(SELECTED PASSAGE)
* * *

I knelt on the foam mat in front of Amethyst and adjusted my ponytail. "OK, so…" she said, smiling. We raised our arms and began to grapple. After several seconds, we fell to the mat and rolled around. Though I have little strength and less technique, I was surprised by how long I stayed in the bout and how fun it was. Unless you are already part of a fight club, it's generally considered socially unacceptable to choke out a stranger.

Freshly confident, I agreed when Anna said I could fight her in a "handicapped" match, meaning I would start in a dominant position. I straddled her and held her arms down. "Good!" she said encouragingly, simultaneously thrusting her hips and throwing me clear off her. She pinned me against the wall and leaned on my chest. A breast popped out of her leather corset, and a pink nipple dangled near my nose. It was very difficult to breathe.

"They say wrestling is the closest sport to sex," Amethyst told me after the match. That partially explains the other side of female wrestling—the men. "There are different kinds of men who are coming to fight," explained Anna. Some do it for sheer athleticism, but for many, it's a salacious experience to be dominated. Muscle worshippers, fetishists, wrestlers, mixed martial artists, marathon runners, grandfathers, and submissives have all had their asses kicked here. These men schedule individual sessions with the fighters, usually for a fee around $225.


"I think that because of typical gender roles, it's interesting for men to think if women can be stronger," Paul told me before his session in late March. He knows best—he's happily married to Anna, and he originally got her interested in powerlifting and fighting. Now he's relegated to managing the club's social media.

Anna Konda, co-founder of the club, holds a male client's head between her legs. Most men who visit the club pay to be dominated by one of the female members.

At Anna's suggestion, I stopped by the Heinrich Zille Museum in Mitte. Zille dedicated himself to portraying Berlin's working class at the turn of the 20th century in Rabelaisian detail. I was searching for two paintings depicting female fight clubs, where, legend has it, men used to bet 15 cents that they could beat the women. If the men won, they got 100 German marks.

* * *

(EXERCISE SET)
A. In the passage about the women's fight club, what fee do men usually pay for an individual session with a fighter?
B. List every type of man that the passage about the women's fight club says has been beaten there.
C. Repeat, word for word, everything in the fight club passage from "Freshly confident, I" down to "difficult to breathe.".

(DATA EXCERPT)

* * *

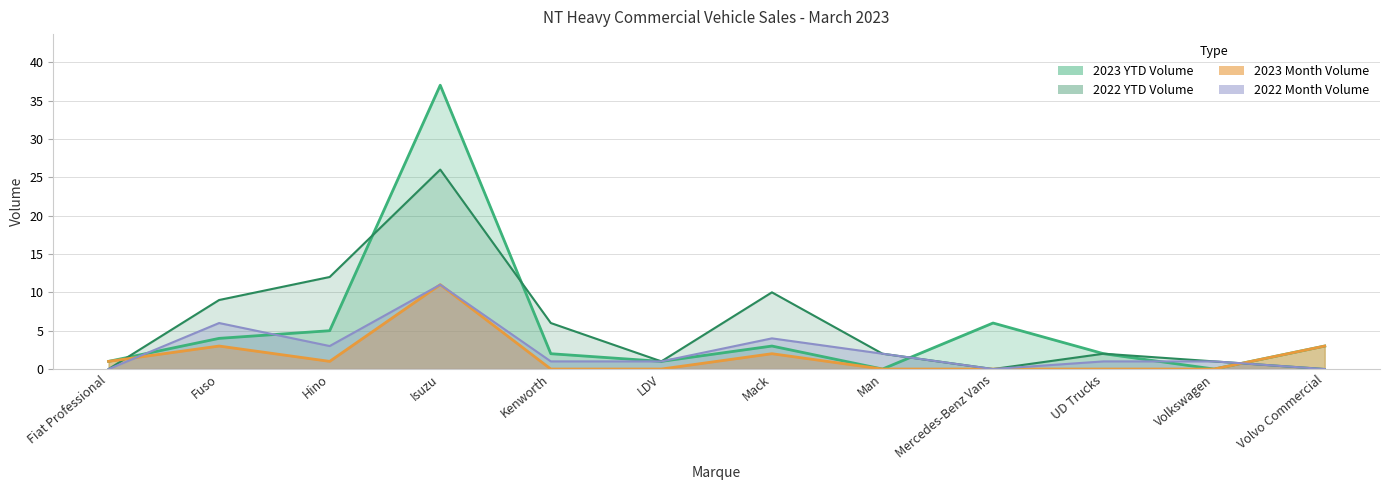

How many lines are shown in the chart?

4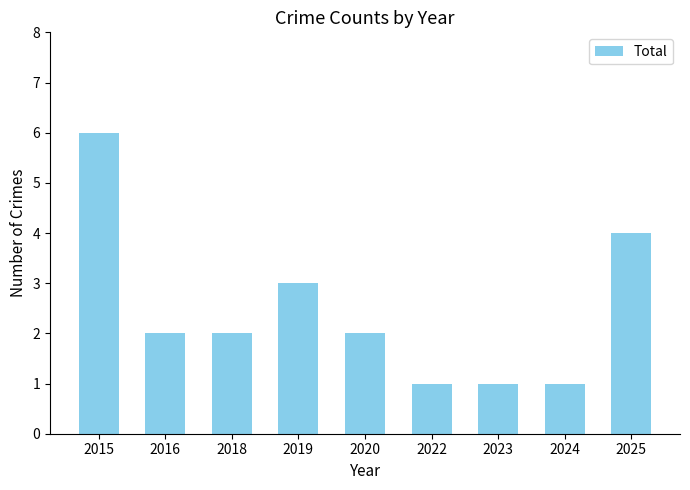

Reading left to right, extract all data points from this chart.

2015=6	2016=2	2018=2	2019=3	2020=2	2022=1	2023=1	2024=1	2025=4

* * *

(ANSWERS BY TASK)
A. Usually a fee of around $225.

B. Muscle worshippers, fetishists, wrestlers, mixed martial artists, marathon runners, grandfathers, and submissives.

C.
Freshly confident, I agreed when Anna said I could fight her in a "handicapped" match, meaning I would start in a dominant position. I straddled her and held her arms down. "Good!" she said encouragingly, simultaneously thrusting her hips and throwing me clear off her. She pinned me against the wall and leaned on my chest. A breast popped out of her leather corset, and a pink nipple dangled near my nose. It was very difficult to breathe.